Laszlo Zsolt Nagy wrote:
> Hello,
>
> How can I determine the number of colors used in an image? I tried to
> search on Google but I could figure out. I read the PIL handbook but I
> do not see how to do it. Can anyone help?

You may get a better response on how to do it in Python, but the
following C++ code should be easy to translate if necessary. All it
requires is a get pixel function.

int CImage::CountUsedColours() const
{
if ( !IsValid() ) { Error( errImageInvalid ); return 0; }

const int TableSize= ( 256 * 256 * 256 ) / 8;

byte CountTable[ TableSize ];
memset( &CountTable[0], 0, TableSize );

for( int Y= 0; Y < GetHeight(); Y++ )
{
byte* pColour= (byte*)GetLinePointer( Y );
int WidthCount= GetWidth();

while( WidthCount-- )
{
const CColour colPix= GetPixel( pColour );
const int Offset= (int)colPix.R << 16 | (int)colPix.G << 8 |
(int)colPix.B;
CountTable[ Offset >> 3 ] |= 1 << ( Offset & 7 );
pColour+= GetBPP();
}

}

int ColourCount= 0;

for( int n= 0; n < TableSize; n++ )

→ **RECORD EXTRACTS**:
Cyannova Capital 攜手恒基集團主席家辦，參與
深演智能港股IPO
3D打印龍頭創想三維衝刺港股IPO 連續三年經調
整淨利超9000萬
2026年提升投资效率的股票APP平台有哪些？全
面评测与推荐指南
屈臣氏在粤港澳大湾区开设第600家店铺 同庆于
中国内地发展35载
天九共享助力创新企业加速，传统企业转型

→ **DESCRIPTION OF THE TASK**:
According to the reply in the thread on counting the colors in an image, what is the only thing the C++ code requires?

→ **RESPONSE TO THIS EXERCISE**:
A get pixel function.